Plastics manufacturers use phthalate esters to add flexibility and durability to their products, including components used for food packaging. The U.S. Food and Drug Administration has recorded high levels of these compounds in foods and beverages, including inadvertent contamination of fruit juices and intentional adulteration of soft drinks. Since these chemicals are known endocrine disruptors that can deliver reproductive toxicity with exposure, the food testing industry has an interest in rapid, sensitive protocols for quantitative analysis of these compounds in food products.
Khan1 and team report on a method that uses liquid-liquid extraction coupled with gas chromatography (GC) to quantify 15 phthalate esters in spiked drink samples over a concentration range of 100 to 5000 ng/mL. To do this, they prepared a stock standard solution of phthalate esters (1000 µg/mL) in hexane/acetone (8:2 v/v) and used this to make standard solutions in hexane in the following concentrations: 5000, 3000, 1000, 500, 300, and 100 ng/mL. For the creation of a calibration curve, they added internal standard benzyl benzoate (1000 ng/mL). The team was careful to use only meticulously cleaned glassware to avoid inadvertent contamination by plastic equipment. For pipetting, they relied upon an eVol dispensing system (Thermo Scientific) that uses a glass syringe barrel and stainless steel dispensing tip.
They spiked 5 mL soft drink samples with phthalate esters (300 and 1000 ng/mL) before adding internal standard dichloromethane (5 mL). After vortexing the mixture, they dispensed an aliquot of the organic layer into a GC vial, using a high injection temperature (320 °C) to assist in the release of high molecular weight phthalates and lingering phthalates adhered to the injector tip. The team used a TRACE GC Ultra gas chromatograph with a TraceGOLD TG-5MS column (30 m × 0.25 mm × 0.25 μm, 1.0 mL/min constant flow rate) for separation and an ISQ series single quadrupole mass spectrometer for detection (Thermo Scientific). They used Xcalibur software (Thermo Scientific) for data processing.

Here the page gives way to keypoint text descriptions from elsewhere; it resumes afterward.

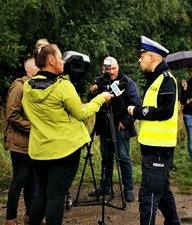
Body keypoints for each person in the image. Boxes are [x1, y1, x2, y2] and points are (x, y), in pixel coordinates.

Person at [21, 43, 113, 225]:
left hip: (39, 150)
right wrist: (100, 99)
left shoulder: (28, 87)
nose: (63, 61)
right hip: (64, 150)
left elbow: (36, 113)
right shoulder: (63, 86)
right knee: (56, 196)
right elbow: (81, 113)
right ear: (52, 60)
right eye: (60, 57)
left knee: (43, 194)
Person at [128, 36, 180, 225]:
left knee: (148, 196)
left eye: (142, 56)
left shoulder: (167, 80)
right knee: (163, 194)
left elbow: (166, 111)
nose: (139, 60)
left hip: (159, 149)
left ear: (153, 56)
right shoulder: (156, 78)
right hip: (153, 147)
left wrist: (140, 112)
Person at [88, 56, 141, 203]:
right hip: (104, 126)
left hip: (120, 127)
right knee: (106, 158)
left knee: (123, 158)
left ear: (118, 67)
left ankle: (128, 190)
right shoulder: (100, 82)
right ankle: (106, 187)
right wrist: (92, 92)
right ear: (103, 69)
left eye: (113, 68)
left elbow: (136, 103)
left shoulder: (127, 82)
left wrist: (126, 122)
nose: (110, 72)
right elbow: (92, 102)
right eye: (107, 69)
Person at [4, 54, 41, 225]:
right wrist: (33, 127)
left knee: (32, 180)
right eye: (37, 67)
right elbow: (11, 115)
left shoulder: (34, 86)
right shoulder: (18, 87)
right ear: (28, 69)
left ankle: (30, 215)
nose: (40, 70)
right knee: (19, 179)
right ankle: (10, 218)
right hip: (18, 143)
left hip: (32, 143)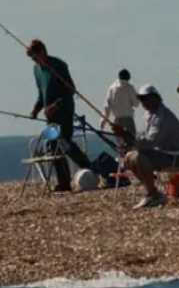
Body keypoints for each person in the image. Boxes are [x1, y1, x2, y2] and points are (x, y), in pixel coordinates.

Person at [27, 39, 93, 192]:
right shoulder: (36, 70)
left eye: (35, 57)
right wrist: (36, 110)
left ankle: (87, 166)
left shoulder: (58, 66)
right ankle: (64, 182)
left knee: (64, 142)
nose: (34, 60)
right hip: (50, 117)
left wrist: (55, 106)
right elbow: (41, 93)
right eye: (32, 58)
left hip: (64, 111)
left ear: (42, 52)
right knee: (53, 145)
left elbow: (70, 90)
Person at [122, 84, 179, 209]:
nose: (143, 102)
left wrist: (130, 138)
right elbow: (144, 139)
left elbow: (151, 142)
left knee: (139, 157)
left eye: (146, 98)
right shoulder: (149, 115)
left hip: (177, 157)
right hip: (164, 154)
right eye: (141, 99)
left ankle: (153, 194)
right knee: (129, 157)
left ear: (156, 98)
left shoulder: (162, 116)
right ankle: (152, 192)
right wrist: (130, 142)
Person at [101, 68, 139, 144]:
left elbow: (107, 107)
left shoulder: (111, 88)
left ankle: (122, 155)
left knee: (120, 145)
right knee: (131, 143)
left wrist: (103, 121)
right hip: (128, 120)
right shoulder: (129, 87)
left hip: (116, 121)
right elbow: (136, 104)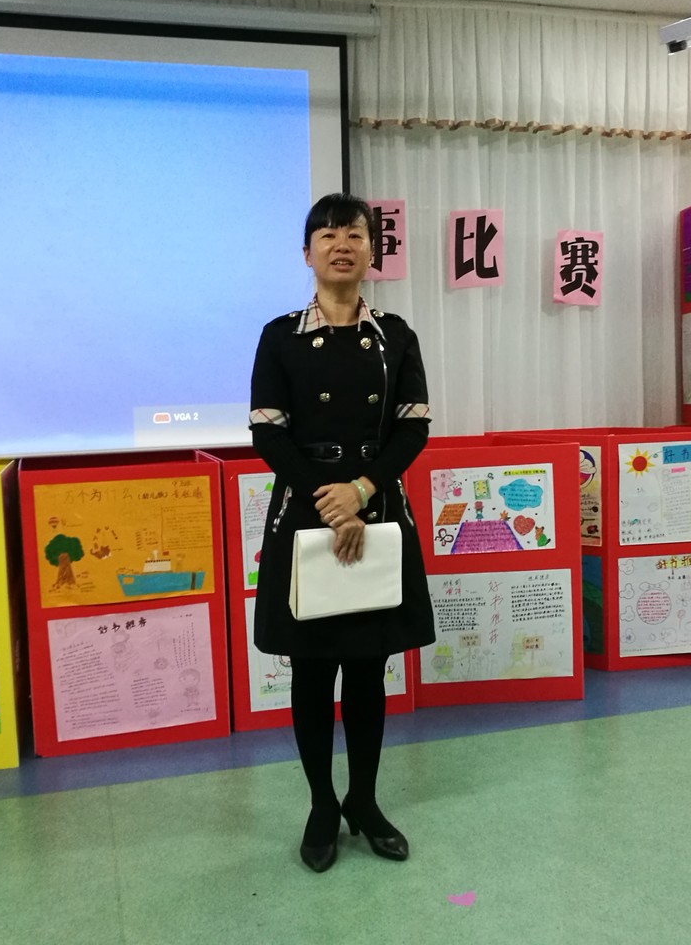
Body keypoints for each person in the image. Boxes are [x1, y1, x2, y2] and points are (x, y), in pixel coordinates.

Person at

The 15 detected compounds and retention times (m/z) were: Dimethylphthalate (9.91 min), Diethylphthalate (11.60 min), internal standard Benzyl benzoate (13.60 min), Diisobutyl ester phthalic acid (14.58 min), Di-n-butyl phthalate (15.52 min), Bis(2-methoxyethyl) phthalate (15.90 min), Bis(4-methyl-2-pentyl) phthalate (16.6, 16.68 min), Bis(2-ethoxyethyl) phthalate (16.98 min), Dipentylphthalate (17.31 min), Di-n-hexyl phthalate (18.98 min), Benzyl butyl phthalate (19.09 min), Bis(2-n-butoxyethyl) phthalate (20.03 min), Dicyclohexylester Phthalic acid (20.50 min), Dioctyl Bis(2-ethylhexyl) phthalate (20.60 min), Di-n-octyl phthalate (21.99 min), and Di-nonyl Phthalate (23.37 min).
Khan demonstrated excellent linearity (R2>0.99) and recoveries in the ranges of 66–111% and 71–118% at low (300 ng/mL) and high (1000 ng/mL) concentration values, respectively. Any lower recoveries result from the adsorption of longer chain phthalate esters by the glassware. Of specific note, the scientists highlight the ultra low bleed function of the column itself, which allowed for the detection of even low level compounds. Overall, Khan offers a much-needed, sensitive extraction method for the detection and quantitative analysis of this food contaminant.
1 Khan, A. (2013) ‘Determination of Phthalate Esters in Soft Drinks By GC-MS,’ Thermo Fisher Application Note 20735.